Arch of Morning Glories, Study for "A Basket of Flowers"
Eugène Delacroix French
Not on view
This vivid pastel is a study for a painting in the Museum’s collection, Basket of Flowers, one of five "flower portraits" intended for the Salon of 1849. In February of that year, Delacroix wrote of the series, "I have tried to fashion pieces of nature, such as they present themselves to us in gardens, simply by bringing together, within the same frame and in a highly unlikely manner, the greatest possible variety of flowers." Here, Delacroix observes one variety: a thick, furled arch of white morning glories, which would provide the framework for an upended basket of flowers in the painted version. To effect the organic sprawl of the arch, Delacroix intertwined forest, moss, and chartreuse green pastels, setting them against a pale blue sky.

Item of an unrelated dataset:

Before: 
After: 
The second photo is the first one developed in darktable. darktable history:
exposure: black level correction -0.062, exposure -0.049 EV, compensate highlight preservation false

Delacroix approached this subject with the same sense of drama that he did his narrative subjects. As art critic Theophile Silvestre wrote in his obituary for Delacroix, "He was a master painter, with sunshine in his mind and storm in his heart. Over the course of forty years, he touched the entire range of human passions with his magnificent brush, sometimes fearsome and sometimes tender, going from saints to warriors, from warriors to lovers, from lovers to tigers, and from tigers to flowers."